**Problem statement**
Copy out the article about the Airbus patent for saddle-style airline seats, word for word and in full.

Perhaps taking a lesson or two from the Marquis de Sade, Airbus filed a U.S. Patent Application in June, proposing airline seats that consist of a seat that resembles a bicycle saddle, with retractable backrests and armrests.
|Illustration from the Airbus patent application|
The most popular ways of stuffing more seats into airplanes – making them narrower and placing the rows closer together – have reached their limit, “[B]ecause of the increase in the average size of the passengers,” Airbus said.
Enter the new bicycle-style seats, “[A] seating device with reduced bulk for the aircraft.”
By virtue of their design, Airbus pointed out, the new seats make it “possible to obtain four rows of seating places in the length in which only three rows of aircraft seating [of the current style] were able to be installed.”
The seven-page patent application is available here.
Although Airbus said in a statement provided to TheTravelPro that, "We recognise the importance of comfort in aircraft cabins." However, it admitted in its filing that current – and likely future – aircraft seating isn’t exactly comfortable, but “[T]his reduced comfort remains tolerable for the passengers in as much as the flight lasts only one or a few hours.”

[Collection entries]

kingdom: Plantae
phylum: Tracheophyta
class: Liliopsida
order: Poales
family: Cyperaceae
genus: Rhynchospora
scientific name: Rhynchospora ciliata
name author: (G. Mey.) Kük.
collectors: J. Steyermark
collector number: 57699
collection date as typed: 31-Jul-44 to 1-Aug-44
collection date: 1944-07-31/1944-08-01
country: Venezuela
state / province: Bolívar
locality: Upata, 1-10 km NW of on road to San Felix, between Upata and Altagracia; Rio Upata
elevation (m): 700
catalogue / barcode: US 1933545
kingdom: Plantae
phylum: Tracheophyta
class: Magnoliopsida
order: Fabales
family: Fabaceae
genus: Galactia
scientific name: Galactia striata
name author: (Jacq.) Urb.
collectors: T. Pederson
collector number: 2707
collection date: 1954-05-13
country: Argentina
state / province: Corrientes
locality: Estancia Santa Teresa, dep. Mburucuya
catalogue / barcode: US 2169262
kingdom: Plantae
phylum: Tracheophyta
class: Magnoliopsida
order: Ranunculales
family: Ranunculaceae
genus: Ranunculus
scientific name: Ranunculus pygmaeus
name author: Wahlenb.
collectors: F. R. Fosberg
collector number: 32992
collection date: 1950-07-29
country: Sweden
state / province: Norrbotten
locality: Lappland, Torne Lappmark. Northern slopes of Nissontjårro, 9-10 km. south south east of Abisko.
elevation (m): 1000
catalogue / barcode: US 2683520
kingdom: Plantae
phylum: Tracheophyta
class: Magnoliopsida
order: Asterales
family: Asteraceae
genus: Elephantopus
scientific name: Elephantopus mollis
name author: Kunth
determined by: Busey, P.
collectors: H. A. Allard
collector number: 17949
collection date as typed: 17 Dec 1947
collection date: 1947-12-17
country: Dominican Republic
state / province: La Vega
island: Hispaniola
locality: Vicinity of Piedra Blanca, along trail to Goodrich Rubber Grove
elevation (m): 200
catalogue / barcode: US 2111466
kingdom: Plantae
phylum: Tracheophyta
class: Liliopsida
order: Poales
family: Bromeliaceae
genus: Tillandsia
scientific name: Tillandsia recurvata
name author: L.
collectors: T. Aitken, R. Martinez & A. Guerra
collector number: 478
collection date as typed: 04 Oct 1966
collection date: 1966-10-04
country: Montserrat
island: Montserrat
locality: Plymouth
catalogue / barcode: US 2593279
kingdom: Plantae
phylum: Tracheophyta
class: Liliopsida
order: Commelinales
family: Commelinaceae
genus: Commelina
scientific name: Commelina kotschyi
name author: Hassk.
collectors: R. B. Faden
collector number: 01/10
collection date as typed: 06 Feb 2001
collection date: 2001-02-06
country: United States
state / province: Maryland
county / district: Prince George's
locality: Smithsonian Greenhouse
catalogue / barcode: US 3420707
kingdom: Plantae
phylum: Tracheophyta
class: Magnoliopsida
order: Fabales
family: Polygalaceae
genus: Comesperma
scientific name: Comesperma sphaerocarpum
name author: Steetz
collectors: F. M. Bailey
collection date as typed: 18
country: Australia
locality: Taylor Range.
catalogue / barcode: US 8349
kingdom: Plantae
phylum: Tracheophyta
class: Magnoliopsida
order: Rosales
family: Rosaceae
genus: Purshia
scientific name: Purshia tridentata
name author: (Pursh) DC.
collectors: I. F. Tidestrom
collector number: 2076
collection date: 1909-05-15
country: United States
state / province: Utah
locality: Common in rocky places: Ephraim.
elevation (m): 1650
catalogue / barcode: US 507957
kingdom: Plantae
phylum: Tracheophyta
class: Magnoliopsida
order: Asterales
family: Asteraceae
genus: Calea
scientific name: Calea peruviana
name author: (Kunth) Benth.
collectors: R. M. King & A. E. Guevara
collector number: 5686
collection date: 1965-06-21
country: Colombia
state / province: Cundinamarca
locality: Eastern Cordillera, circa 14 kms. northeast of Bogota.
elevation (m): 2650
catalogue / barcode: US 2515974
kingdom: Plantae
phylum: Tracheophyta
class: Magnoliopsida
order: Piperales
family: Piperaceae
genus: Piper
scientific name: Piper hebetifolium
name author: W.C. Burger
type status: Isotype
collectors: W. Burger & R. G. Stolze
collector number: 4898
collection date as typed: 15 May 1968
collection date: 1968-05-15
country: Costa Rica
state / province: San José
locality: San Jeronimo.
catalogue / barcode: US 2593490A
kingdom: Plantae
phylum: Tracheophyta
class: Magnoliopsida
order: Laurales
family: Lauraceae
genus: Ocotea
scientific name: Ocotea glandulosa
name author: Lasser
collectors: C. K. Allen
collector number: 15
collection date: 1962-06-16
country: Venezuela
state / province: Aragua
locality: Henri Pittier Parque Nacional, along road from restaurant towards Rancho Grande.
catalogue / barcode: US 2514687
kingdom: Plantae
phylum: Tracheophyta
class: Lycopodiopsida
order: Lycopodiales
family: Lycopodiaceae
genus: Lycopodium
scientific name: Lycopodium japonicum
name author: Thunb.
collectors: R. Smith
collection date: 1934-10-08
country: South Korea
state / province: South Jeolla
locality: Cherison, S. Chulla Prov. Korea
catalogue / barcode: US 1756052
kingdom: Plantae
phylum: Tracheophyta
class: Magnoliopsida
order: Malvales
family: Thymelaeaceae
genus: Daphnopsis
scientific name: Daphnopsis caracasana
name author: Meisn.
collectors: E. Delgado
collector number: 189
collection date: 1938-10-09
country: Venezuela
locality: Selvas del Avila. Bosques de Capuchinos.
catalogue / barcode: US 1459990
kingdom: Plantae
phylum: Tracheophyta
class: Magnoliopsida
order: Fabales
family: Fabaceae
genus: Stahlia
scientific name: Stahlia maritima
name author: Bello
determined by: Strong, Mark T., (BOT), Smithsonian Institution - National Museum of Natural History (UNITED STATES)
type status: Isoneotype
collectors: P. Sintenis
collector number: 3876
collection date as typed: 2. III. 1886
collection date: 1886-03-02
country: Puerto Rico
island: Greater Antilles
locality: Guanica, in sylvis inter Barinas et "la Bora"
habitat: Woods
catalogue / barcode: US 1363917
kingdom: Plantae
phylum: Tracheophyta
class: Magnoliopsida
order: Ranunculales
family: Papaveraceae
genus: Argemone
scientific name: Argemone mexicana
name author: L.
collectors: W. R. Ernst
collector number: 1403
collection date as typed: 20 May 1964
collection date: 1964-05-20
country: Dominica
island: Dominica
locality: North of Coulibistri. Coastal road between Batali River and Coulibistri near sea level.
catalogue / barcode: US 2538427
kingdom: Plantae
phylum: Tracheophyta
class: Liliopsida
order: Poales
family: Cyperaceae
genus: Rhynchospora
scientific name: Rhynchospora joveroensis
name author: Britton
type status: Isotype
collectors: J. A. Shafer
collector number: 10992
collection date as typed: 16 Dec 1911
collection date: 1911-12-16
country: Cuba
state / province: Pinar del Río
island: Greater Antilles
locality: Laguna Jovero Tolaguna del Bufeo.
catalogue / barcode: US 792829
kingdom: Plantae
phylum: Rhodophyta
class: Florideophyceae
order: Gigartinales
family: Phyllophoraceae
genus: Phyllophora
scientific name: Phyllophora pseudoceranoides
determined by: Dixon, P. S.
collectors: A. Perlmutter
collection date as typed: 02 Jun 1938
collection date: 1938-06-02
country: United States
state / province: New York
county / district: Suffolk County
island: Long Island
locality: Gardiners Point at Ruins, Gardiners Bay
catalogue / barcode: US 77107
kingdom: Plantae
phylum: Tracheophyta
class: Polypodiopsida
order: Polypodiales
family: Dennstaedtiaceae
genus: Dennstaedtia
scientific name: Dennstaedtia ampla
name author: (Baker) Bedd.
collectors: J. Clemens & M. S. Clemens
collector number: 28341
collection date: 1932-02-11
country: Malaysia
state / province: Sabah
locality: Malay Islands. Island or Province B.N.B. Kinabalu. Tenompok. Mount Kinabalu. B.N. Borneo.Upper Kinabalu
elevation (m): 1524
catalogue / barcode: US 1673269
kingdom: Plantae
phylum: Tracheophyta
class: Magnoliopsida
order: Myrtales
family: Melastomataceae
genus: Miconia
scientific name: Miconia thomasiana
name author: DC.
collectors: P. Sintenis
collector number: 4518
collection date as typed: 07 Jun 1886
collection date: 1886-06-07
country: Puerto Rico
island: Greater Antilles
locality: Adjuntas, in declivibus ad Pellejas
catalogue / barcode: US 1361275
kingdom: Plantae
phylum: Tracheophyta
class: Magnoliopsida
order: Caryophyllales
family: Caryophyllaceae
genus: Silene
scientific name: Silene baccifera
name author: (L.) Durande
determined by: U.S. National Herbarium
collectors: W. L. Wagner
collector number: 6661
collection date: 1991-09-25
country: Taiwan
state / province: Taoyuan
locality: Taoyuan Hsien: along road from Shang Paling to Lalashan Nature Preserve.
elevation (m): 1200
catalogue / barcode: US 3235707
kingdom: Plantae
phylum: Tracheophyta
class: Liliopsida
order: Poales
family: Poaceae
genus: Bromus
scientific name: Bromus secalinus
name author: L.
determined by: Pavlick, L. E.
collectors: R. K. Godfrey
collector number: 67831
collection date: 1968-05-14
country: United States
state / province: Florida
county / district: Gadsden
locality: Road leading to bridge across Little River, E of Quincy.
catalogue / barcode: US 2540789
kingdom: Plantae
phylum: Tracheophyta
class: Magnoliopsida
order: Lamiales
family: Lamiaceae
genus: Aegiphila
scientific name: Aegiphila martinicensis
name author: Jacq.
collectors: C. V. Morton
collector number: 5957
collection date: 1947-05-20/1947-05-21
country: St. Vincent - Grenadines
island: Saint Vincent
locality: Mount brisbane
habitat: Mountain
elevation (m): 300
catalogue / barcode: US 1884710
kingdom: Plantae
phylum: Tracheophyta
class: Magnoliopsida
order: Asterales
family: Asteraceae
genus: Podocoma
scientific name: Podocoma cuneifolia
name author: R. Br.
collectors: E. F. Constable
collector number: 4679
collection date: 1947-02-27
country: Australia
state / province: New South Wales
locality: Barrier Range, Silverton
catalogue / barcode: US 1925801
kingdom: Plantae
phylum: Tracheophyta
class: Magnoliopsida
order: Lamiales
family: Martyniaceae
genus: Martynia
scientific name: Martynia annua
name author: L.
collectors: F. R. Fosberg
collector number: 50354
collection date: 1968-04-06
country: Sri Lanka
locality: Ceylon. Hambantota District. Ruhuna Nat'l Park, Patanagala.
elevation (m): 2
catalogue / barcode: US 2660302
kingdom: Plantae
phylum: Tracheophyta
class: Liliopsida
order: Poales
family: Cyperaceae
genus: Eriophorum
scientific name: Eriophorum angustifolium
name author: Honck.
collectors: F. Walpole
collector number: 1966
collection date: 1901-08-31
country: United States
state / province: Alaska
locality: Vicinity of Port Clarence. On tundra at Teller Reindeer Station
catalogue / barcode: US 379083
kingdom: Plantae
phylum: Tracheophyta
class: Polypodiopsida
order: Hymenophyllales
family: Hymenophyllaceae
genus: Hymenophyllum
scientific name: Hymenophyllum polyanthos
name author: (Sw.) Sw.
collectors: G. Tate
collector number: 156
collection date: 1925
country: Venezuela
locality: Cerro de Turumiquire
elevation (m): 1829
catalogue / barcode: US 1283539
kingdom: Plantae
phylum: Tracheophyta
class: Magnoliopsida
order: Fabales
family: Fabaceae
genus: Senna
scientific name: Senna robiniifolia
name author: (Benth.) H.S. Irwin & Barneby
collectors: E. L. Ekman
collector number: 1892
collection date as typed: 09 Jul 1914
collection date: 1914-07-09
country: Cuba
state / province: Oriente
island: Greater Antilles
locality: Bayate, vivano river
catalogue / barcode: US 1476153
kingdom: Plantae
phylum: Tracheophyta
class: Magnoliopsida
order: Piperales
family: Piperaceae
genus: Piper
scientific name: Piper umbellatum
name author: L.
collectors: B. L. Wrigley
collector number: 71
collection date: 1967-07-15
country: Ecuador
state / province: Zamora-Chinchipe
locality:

**Response**
Perhaps taking a lesson or two from the Marquis de Sade, Airbus filed a U.S. Patent Application in June, proposing airline seats that consist of a seat that resembles a bicycle saddle, with retractable backrests and armrests.
|Illustration from the Airbus patent application|
The most popular ways of stuffing more seats into airplanes – making them narrower and placing the rows closer together – have reached their limit, “[B]ecause of the increase in the average size of the passengers,” Airbus said.
Enter the new bicycle-style seats, “[A] seating device with reduced bulk for the aircraft.”
By virtue of their design, Airbus pointed out, the new seats make it “possible to obtain four rows of seating places in the length in which only three rows of aircraft seating [of the current style] were able to be installed.”
The seven-page patent application is available here.
Although Airbus said in a statement provided to TheTravelPro that, "We recognise the importance of comfort in aircraft cabins." However, it admitted in its filing that current – and likely future – aircraft seating isn’t exactly comfortable, but “[T]his reduced comfort remains tolerable for the passengers in as much as the flight lasts only one or a few hours.”